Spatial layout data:
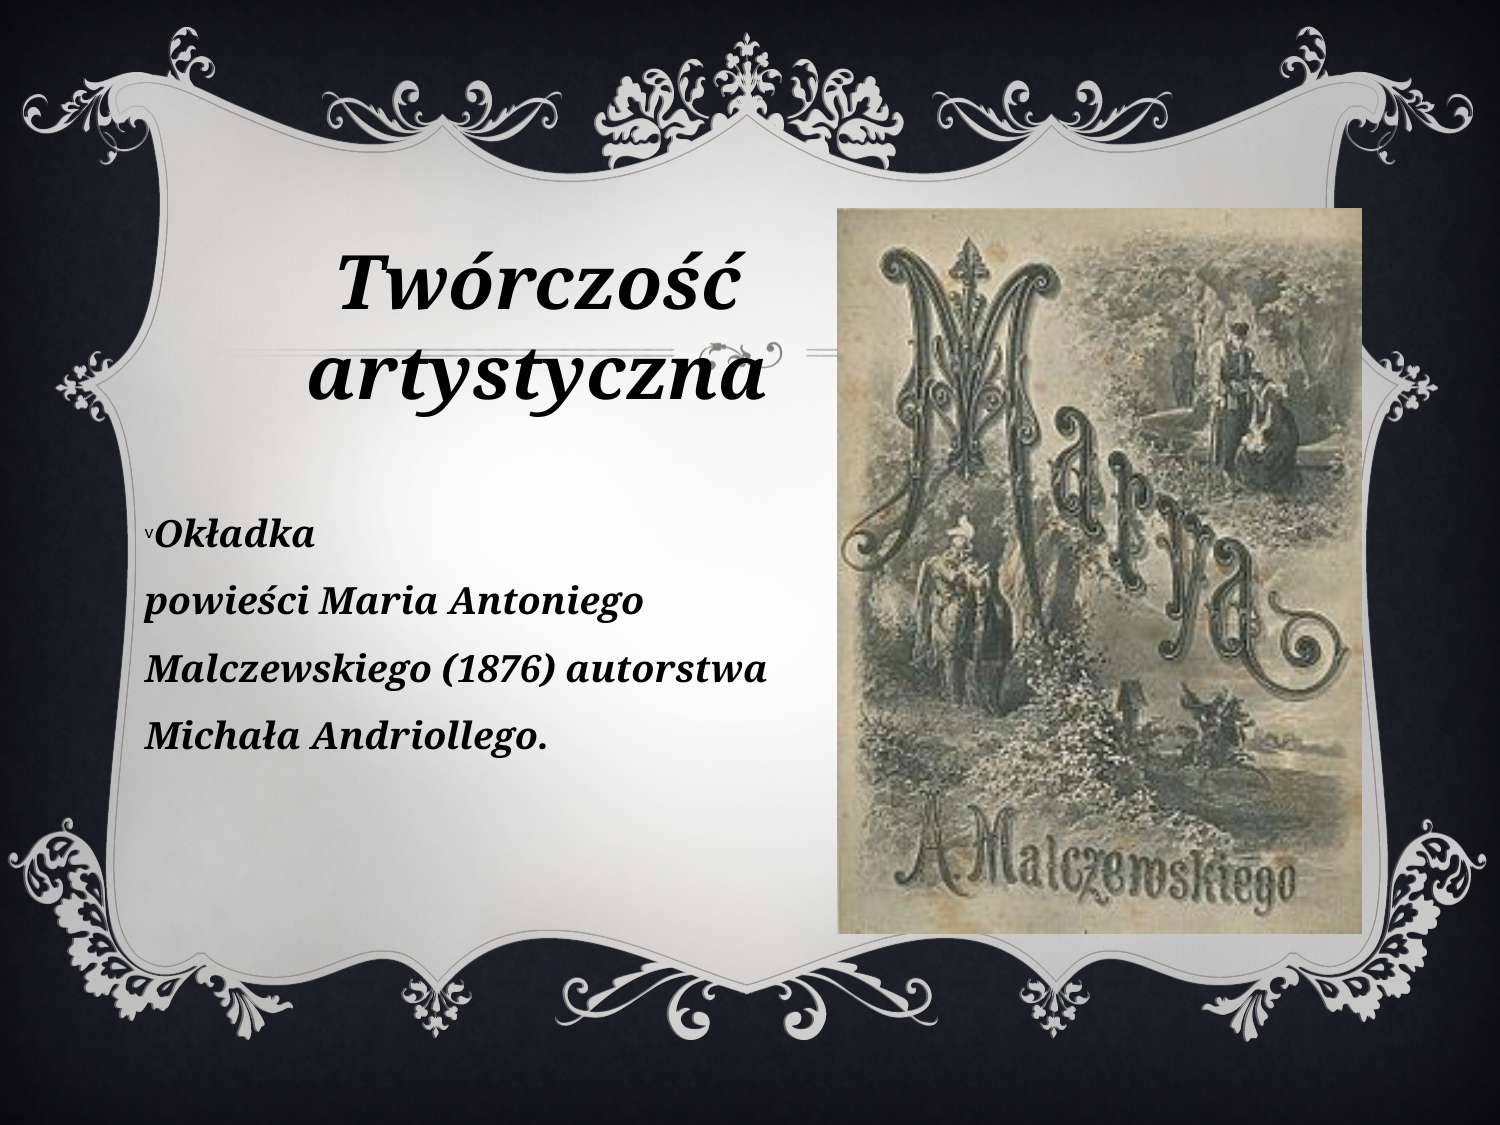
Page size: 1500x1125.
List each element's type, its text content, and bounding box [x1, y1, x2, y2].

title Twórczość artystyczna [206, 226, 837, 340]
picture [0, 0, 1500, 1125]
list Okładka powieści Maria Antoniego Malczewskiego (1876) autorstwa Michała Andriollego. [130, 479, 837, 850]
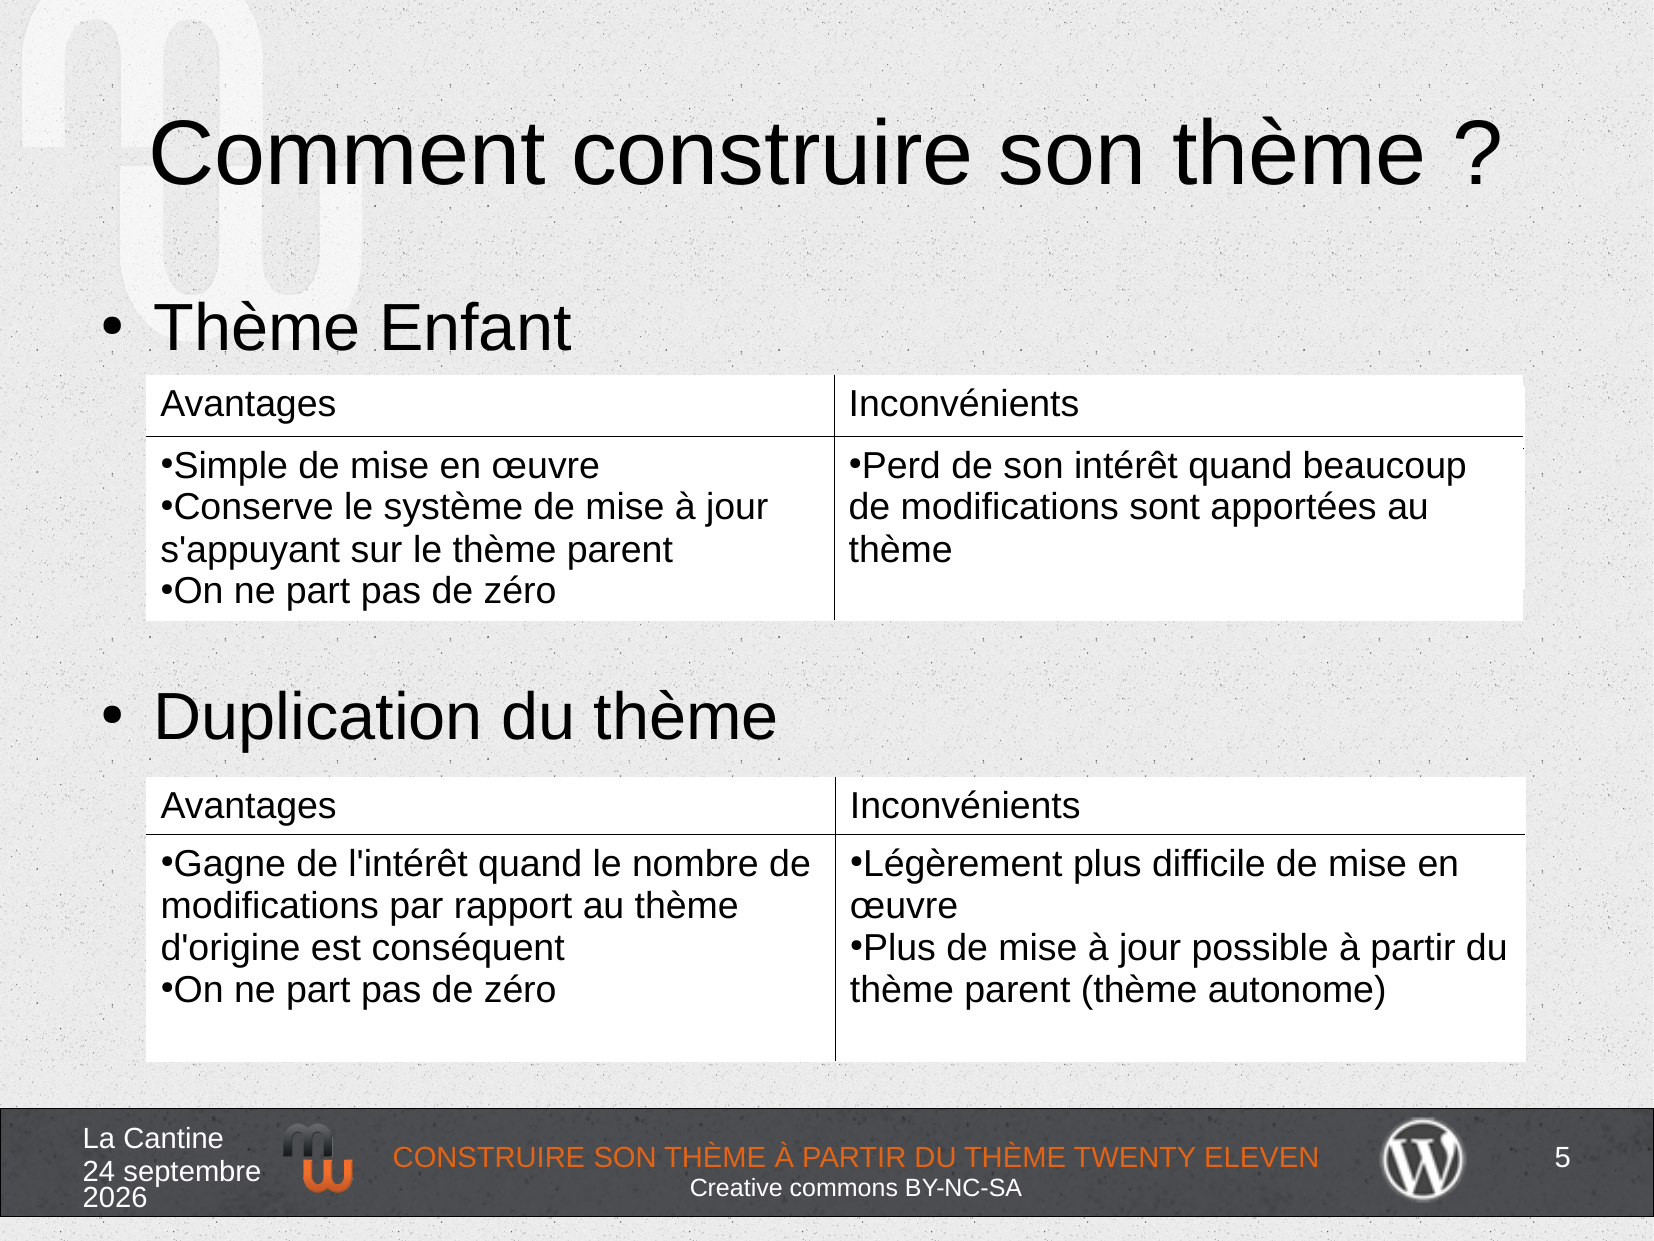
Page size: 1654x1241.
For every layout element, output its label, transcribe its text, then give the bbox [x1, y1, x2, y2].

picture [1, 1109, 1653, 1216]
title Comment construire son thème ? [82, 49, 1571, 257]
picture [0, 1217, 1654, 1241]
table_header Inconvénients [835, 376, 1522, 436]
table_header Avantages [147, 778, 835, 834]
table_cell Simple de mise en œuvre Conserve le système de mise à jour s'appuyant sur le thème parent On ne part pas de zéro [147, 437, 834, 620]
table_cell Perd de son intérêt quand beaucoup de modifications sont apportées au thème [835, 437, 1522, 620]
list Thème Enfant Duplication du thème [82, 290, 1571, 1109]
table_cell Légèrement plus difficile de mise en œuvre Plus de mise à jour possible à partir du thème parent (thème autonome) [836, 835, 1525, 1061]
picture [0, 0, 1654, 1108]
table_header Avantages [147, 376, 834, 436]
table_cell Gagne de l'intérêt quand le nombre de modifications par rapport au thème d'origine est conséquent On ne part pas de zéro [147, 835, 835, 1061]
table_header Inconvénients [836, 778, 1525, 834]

- Instructions for the task
Rewrite all the lines of the spatial layout data above, swapping every "Page size" for "Canvas size" and keeping everything else unchanged. Leave the pictures out of your answer.

- Expected answer
Canvas size: 1500x1125.
List each element's type, its text content, and bounding box [x1, y1, x2, y2].

title Twórczość artystyczna [206, 226, 837, 340]
picture [0, 0, 1500, 1125]
list Okładka powieści Maria Antoniego Malczewskiego (1876) autorstwa Michała Andriollego. [130, 479, 837, 850]
Canvas size: 1654x1241.
For every layout element, output its label, transcribe its text, then give the bbox [x1, y1, x2, y2].

picture [1, 1109, 1653, 1216]
title Comment construire son thème ? [82, 49, 1571, 257]
picture [0, 1217, 1654, 1241]
table_header Inconvénients [835, 376, 1522, 436]
table_header Avantages [147, 778, 835, 834]
table_cell Simple de mise en œuvre Conserve le système de mise à jour s'appuyant sur le thème parent On ne part pas de zéro [147, 437, 834, 620]
table_cell Perd de son intérêt quand beaucoup de modifications sont apportées au thème [835, 437, 1522, 620]
list Thème Enfant Duplication du thème [82, 290, 1571, 1109]
table_cell Légèrement plus difficile de mise en œuvre Plus de mise à jour possible à partir du thème parent (thème autonome) [836, 835, 1525, 1061]
picture [0, 0, 1654, 1108]
table_header Avantages [147, 376, 834, 436]
table_cell Gagne de l'intérêt quand le nombre de modifications par rapport au thème d'origine est conséquent On ne part pas de zéro [147, 835, 835, 1061]
table_header Inconvénients [836, 778, 1525, 834]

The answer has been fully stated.